The problem:
Each line below from the "(536, 132) none" line through the "[513,153,564,172] phase ->" line, those two included, must be restated word for word; the pictures must not be.

(Records drawn from a dataset)
::::::
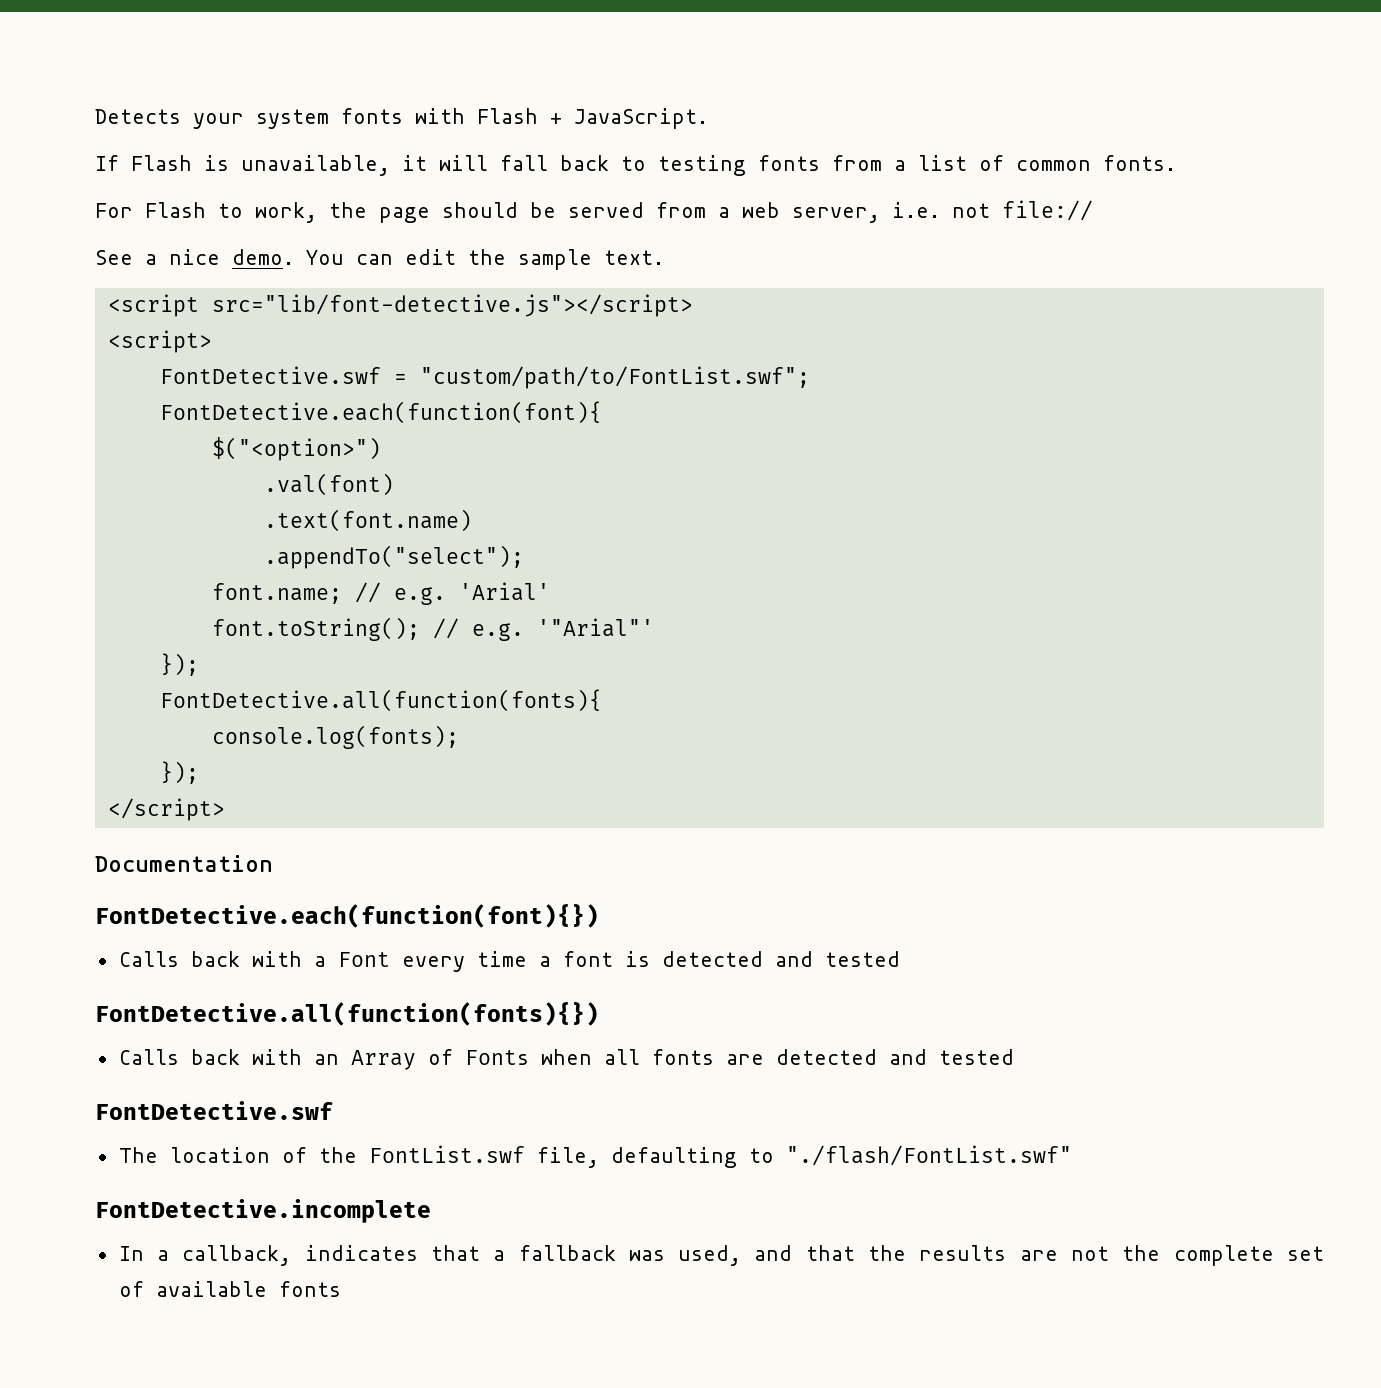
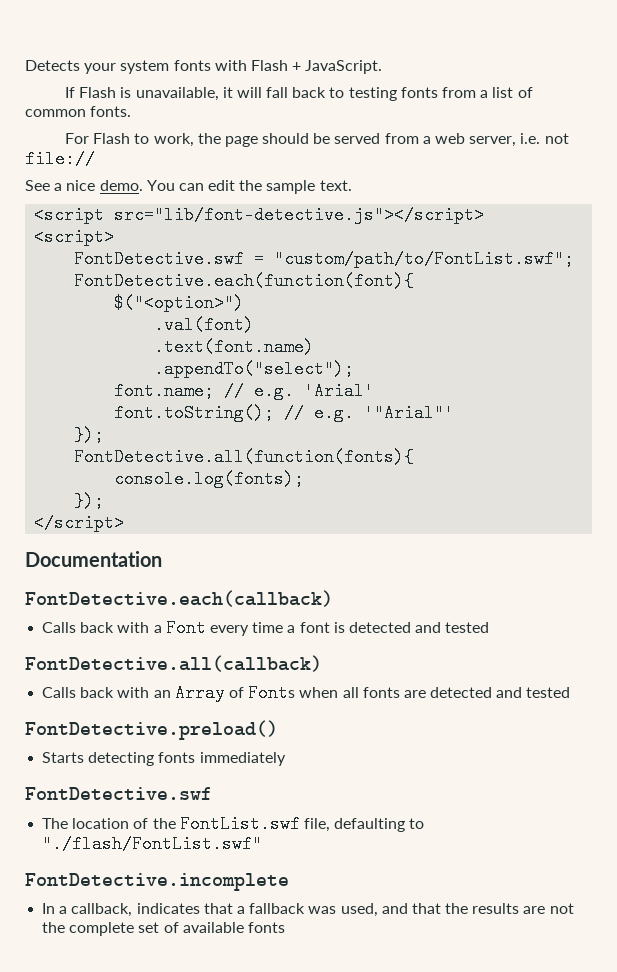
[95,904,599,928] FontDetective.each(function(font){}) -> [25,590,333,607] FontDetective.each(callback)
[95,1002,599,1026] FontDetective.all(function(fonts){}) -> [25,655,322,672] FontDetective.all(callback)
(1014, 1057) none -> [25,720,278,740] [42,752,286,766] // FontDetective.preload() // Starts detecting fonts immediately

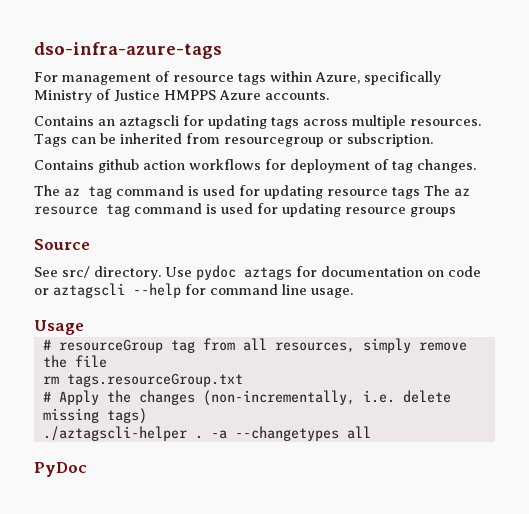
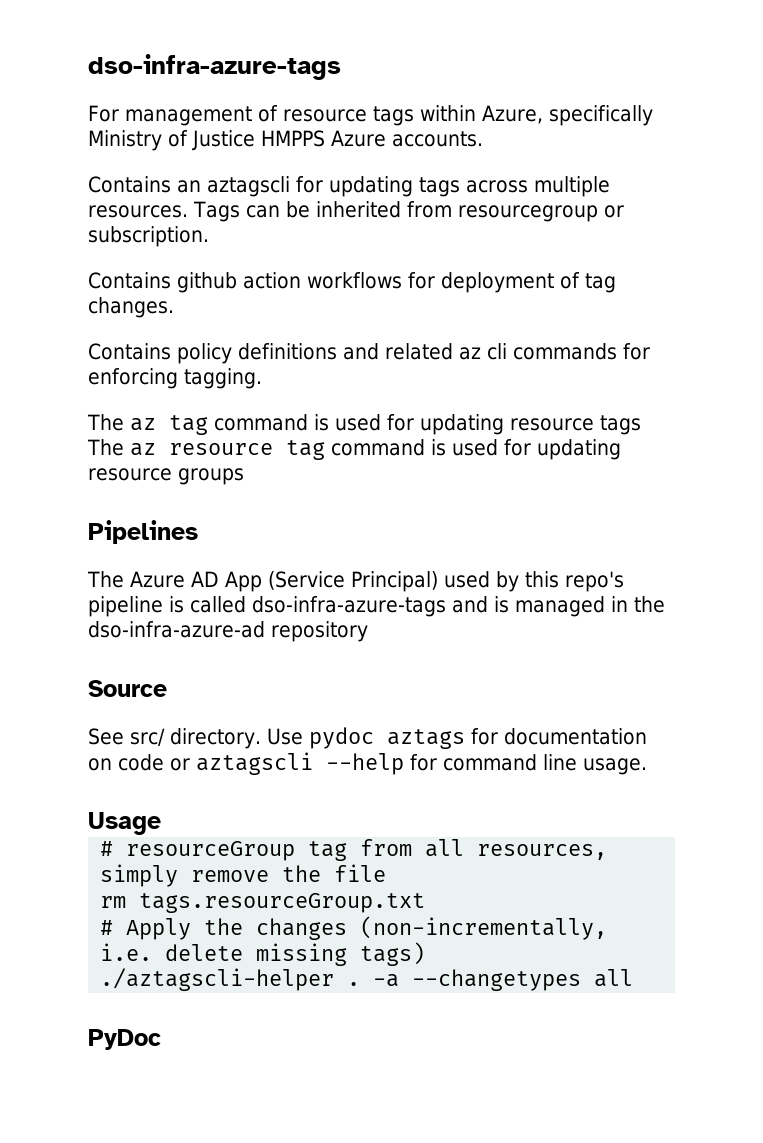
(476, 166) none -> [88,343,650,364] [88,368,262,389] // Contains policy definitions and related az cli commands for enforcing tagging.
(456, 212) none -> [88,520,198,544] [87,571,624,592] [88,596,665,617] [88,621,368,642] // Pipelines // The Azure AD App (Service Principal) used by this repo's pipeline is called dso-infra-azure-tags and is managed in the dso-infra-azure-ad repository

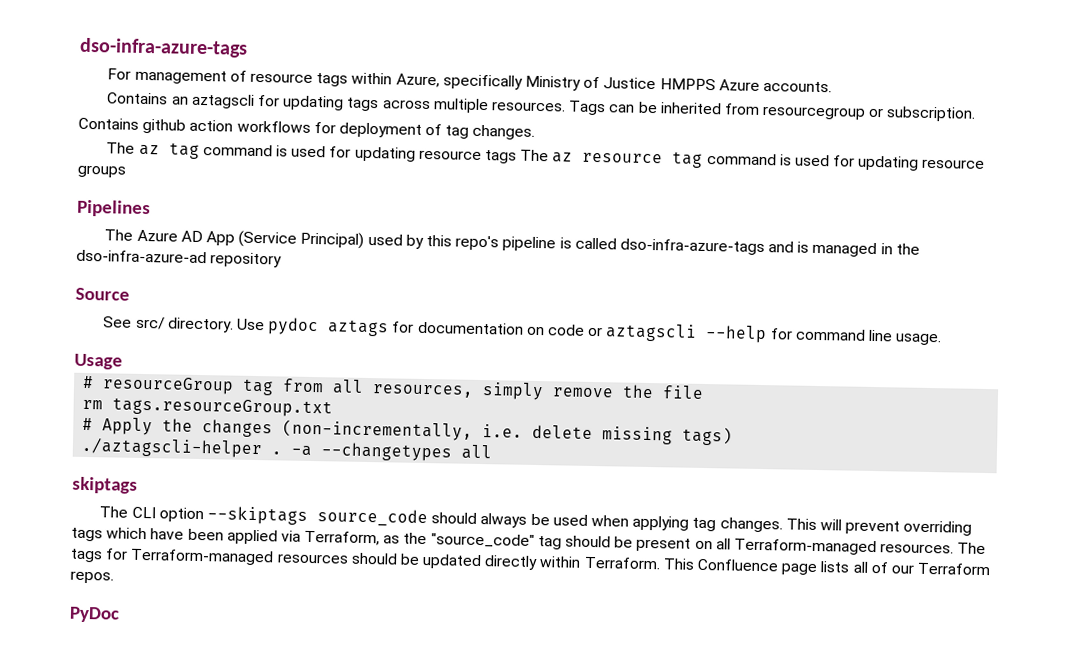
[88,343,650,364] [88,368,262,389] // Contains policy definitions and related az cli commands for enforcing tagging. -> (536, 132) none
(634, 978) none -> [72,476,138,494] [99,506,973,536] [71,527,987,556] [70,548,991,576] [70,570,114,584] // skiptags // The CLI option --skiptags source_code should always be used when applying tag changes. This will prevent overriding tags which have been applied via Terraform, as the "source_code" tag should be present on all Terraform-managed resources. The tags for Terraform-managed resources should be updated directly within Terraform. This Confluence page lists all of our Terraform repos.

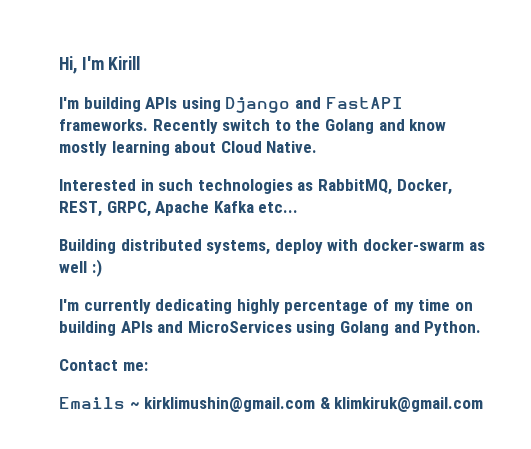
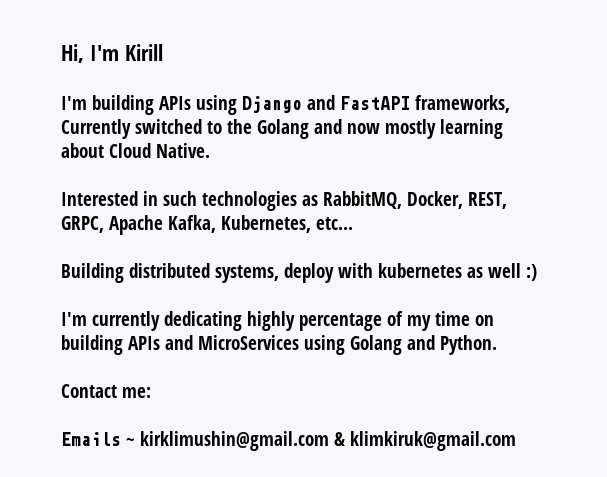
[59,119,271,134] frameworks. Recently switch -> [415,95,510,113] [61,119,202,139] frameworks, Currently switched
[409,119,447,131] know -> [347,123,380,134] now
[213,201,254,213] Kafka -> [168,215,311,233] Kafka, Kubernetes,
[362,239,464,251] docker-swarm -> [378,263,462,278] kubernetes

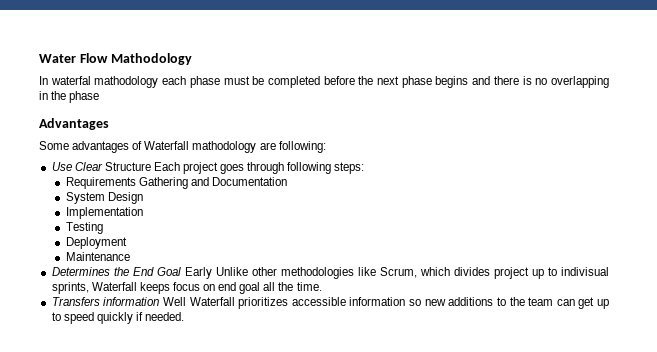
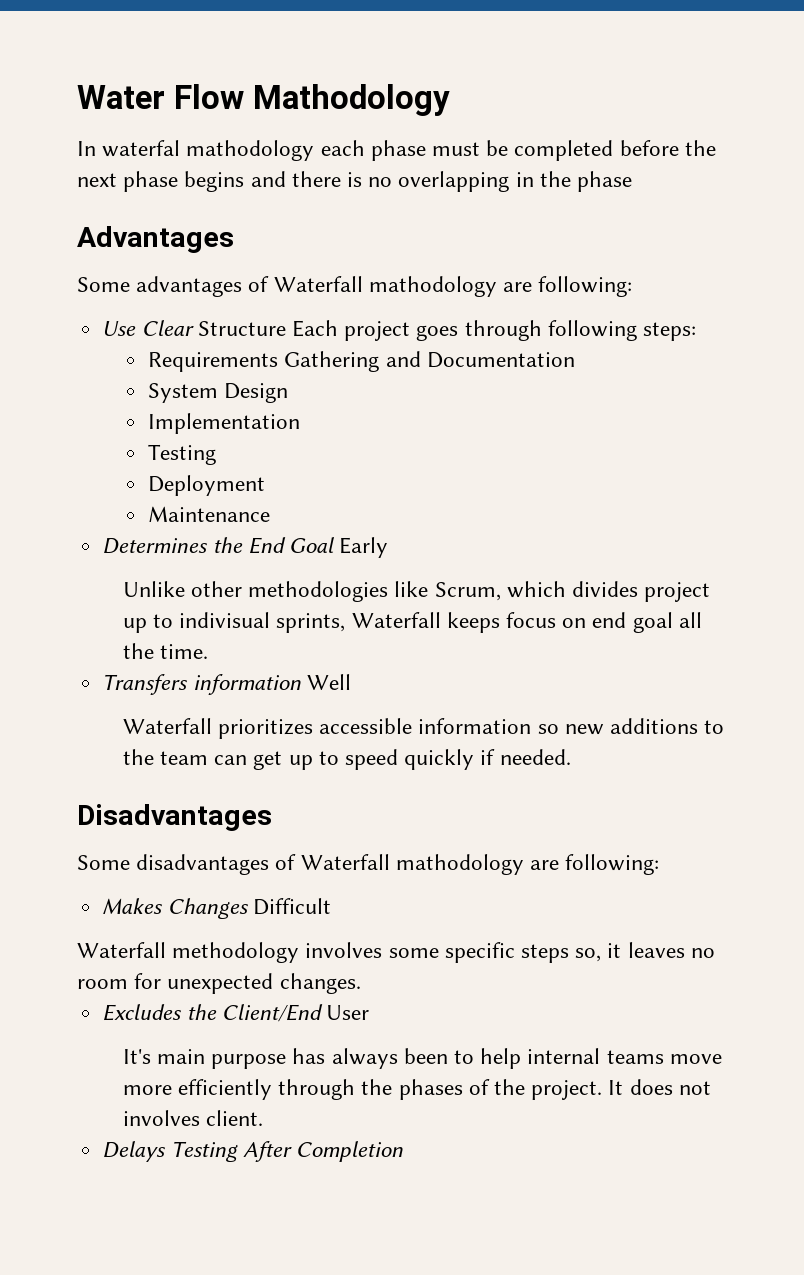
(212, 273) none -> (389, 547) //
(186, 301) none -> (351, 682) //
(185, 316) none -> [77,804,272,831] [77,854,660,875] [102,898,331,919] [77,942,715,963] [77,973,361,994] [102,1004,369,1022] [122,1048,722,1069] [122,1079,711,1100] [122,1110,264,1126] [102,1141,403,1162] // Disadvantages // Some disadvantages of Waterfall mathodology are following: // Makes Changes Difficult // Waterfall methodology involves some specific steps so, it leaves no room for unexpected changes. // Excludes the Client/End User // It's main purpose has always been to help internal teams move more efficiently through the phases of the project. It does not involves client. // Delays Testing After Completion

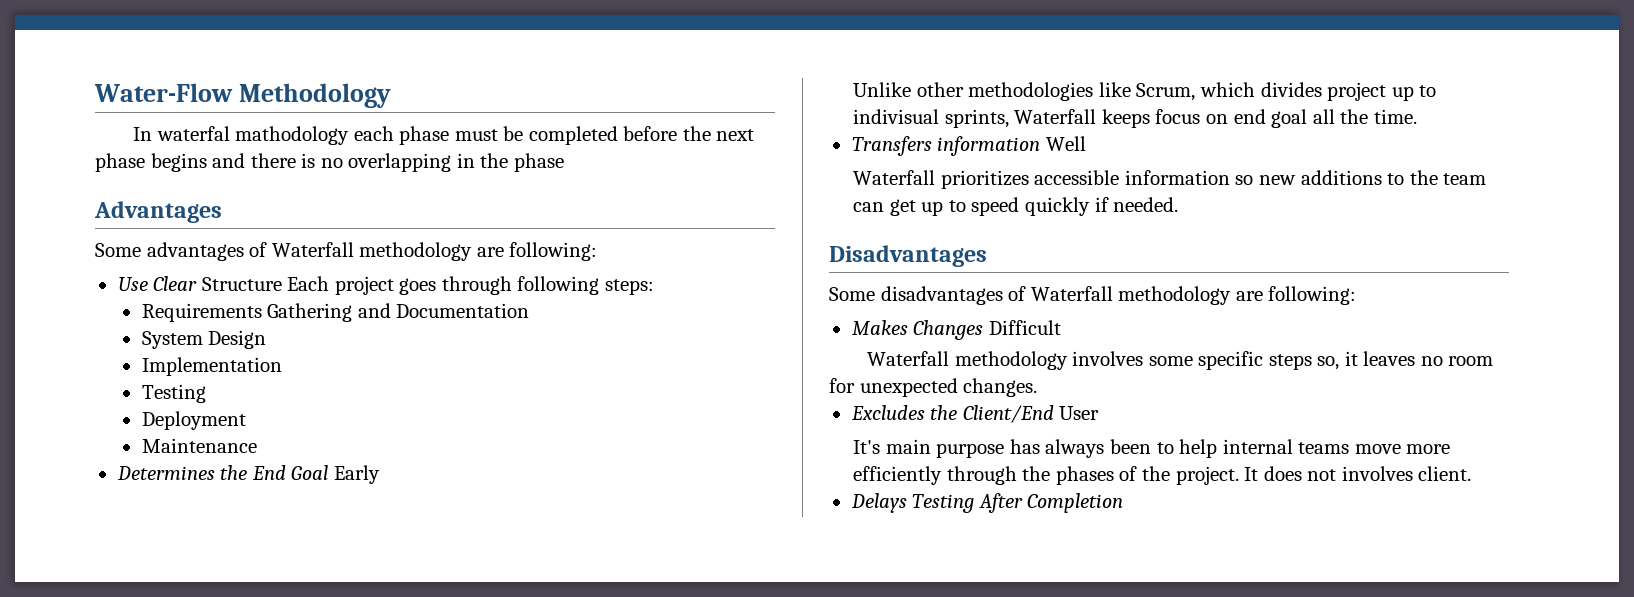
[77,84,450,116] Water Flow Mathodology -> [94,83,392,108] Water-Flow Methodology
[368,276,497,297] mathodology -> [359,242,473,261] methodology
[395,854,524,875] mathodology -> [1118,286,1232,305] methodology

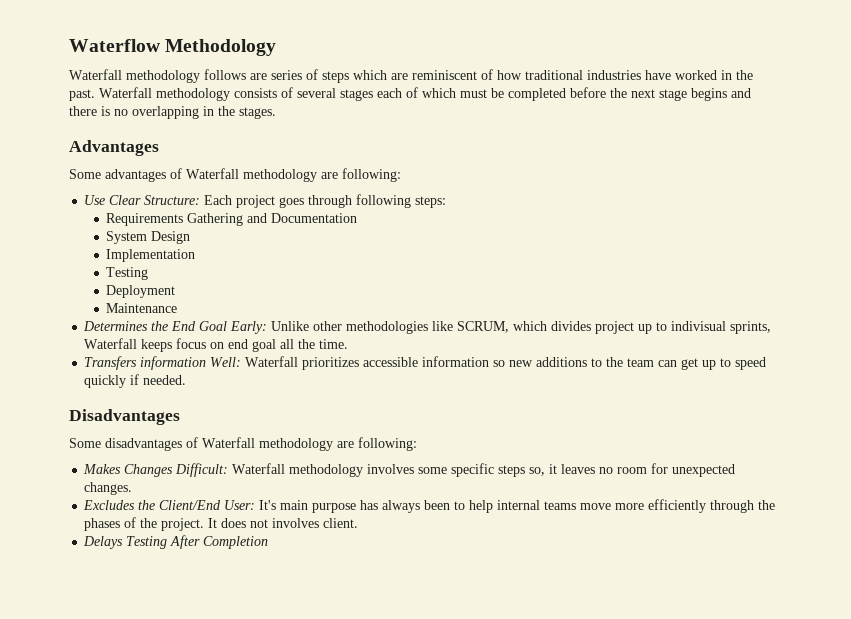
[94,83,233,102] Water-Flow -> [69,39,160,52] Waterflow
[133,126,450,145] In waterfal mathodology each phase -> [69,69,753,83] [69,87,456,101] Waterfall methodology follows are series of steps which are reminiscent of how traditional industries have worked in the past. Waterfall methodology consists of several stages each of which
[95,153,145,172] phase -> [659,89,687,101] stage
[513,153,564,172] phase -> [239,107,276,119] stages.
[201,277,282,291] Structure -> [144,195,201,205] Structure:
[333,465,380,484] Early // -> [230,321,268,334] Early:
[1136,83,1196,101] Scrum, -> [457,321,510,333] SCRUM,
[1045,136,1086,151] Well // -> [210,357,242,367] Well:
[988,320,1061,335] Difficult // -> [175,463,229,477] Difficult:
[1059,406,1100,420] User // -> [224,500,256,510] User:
::::::
Answer to the exercise:
[88,343,650,364] [88,368,262,389] // Contains policy definitions and related az cli commands for enforcing tagging. -> (536, 132) none
(634, 978) none -> [72,476,138,494] [99,506,973,536] [71,527,987,556] [70,548,991,576] [70,570,114,584] // skiptags // The CLI option --skiptags source_code should always be used when applying tag changes. This will prevent overriding tags which have been applied via Terraform, as the "source_code" tag should be present on all Terraform-managed resources. The tags for Terraform-managed resources should be updated directly within Terraform. This Confluence page lists all of our Terraform repos.

[59,119,271,134] frameworks. Recently switch -> [415,95,510,113] [61,119,202,139] frameworks, Currently switched
[409,119,447,131] know -> [347,123,380,134] now
[213,201,254,213] Kafka -> [168,215,311,233] Kafka, Kubernetes,
[362,239,464,251] docker-swarm -> [378,263,462,278] kubernetes

(212, 273) none -> (389, 547) //
(186, 301) none -> (351, 682) //
(185, 316) none -> [77,804,272,831] [77,854,660,875] [102,898,331,919] [77,942,715,963] [77,973,361,994] [102,1004,369,1022] [122,1048,722,1069] [122,1079,711,1100] [122,1110,264,1126] [102,1141,403,1162] // Disadvantages // Some disadvantages of Waterfall mathodology are following: // Makes Changes Difficult // Waterfall methodology involves some specific steps so, it leaves no room for unexpected changes. // Excludes the Client/End User // It's main purpose has always been to help internal teams move more efficiently through the phases of the project. It does not involves client. // Delays Testing After Completion

[77,84,450,116] Water Flow Mathodology -> [94,83,392,108] Water-Flow Methodology
[368,276,497,297] mathodology -> [359,242,473,261] methodology
[395,854,524,875] mathodology -> [1118,286,1232,305] methodology

[94,83,233,102] Water-Flow -> [69,39,160,52] Waterflow
[133,126,450,145] In waterfal mathodology each phase -> [69,69,753,83] [69,87,456,101] Waterfall methodology follows are series of steps which are reminiscent of how traditional industries have worked in the past. Waterfall methodology consists of several stages each of which
[95,153,145,172] phase -> [659,89,687,101] stage
[513,153,564,172] phase -> [239,107,276,119] stages.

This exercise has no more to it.